Sul giovane professore cala il silenzio. Vittima di se stesso, certo. Ma anche vittima del sospetto agitato e subito ritirato di essersi dato fuoco “perché sospeso dal lavoro, forse per mancata vaccinazione anti Covid”, mentre sembra che avesse “le carte in regola” e almeno una doppia dose di siero. Un giallo, quindi, le motivazioni. Per un antieroe che non varca neppure la soglia dei giornali, in questo caso ligi alle regole della deontologia e alla virtù della decenza.

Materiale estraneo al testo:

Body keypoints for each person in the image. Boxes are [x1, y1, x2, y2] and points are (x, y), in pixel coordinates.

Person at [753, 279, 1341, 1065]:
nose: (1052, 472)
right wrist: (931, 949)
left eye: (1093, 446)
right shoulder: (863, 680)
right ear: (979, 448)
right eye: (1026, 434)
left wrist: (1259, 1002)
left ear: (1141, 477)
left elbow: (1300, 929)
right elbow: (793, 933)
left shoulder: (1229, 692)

Di suicidi non si parla, è il principio.

A complicare il caso ci si mette Open, “impresa sociale” fondata da Enrico Mentina con lo scopo di valorizzare giovani giornalisti in un momento di crisi assoluta dell’editoria. Open si occupa molto anche di fact-checking con alcuni giornalisti che si dicono “indipendenti” messi lì a mettere la pecetta “falso” o “contesto mancante” alle notizie. Soprattutto ad alcune notizie. Il sito è l’unico su Google a dedicare diciotto pagine al professore di Rende, per smontare le falsità intorno al suo dramma esistenziale senza dire alcunché sulle sue privatissime ragioni. Quelle che lo hanno portato a scegliere un modo e un luogo così simbolici per cercare la propria morte.

E anche Facebook blocca i link sulla vicenda, avvisando che secondo l’insindacabile riscontro di un fact-checker “indipendente”, ci mancherebbe, “la notizia che a Rende un uomo si è dato fuoco è falsa”, con la precisazione che non era un docente.

Povero professore. Privato perfino della sua identità, della sua laurea, di quanto aveva fatto per andare a insegnare lassù al Nord, in Lombardia, come era scritto in un comunicato della Uil Scuola Monza e Brianza, ritirato subito dopo averlo pubblicato sul web.

Una storia triste. Un uomo ingoiato dal silenzio. Come nella “casa di Bernarda Alba”, l’ultima opera di Federico García Lorca. Terminata un mese prima dello scoppio della Guerra Civile in Spagna nel luglio del 1936 e due mesi prima di essere lui stesso fucilato nelle campagne di Granada da uno squadrone della milizia franchista.

Lo stesso silenzio premonitore del regime del Caudillo in Spagna. Il silenzio che ossessiona Bernarda Alba, la dispotica madre andalusa che entra in scena per la prima volta richiamando al silenzio e pone fine all’opera proprio chiedendo silenzio “a salvaguardia del bene e del buon nome delle figlie”.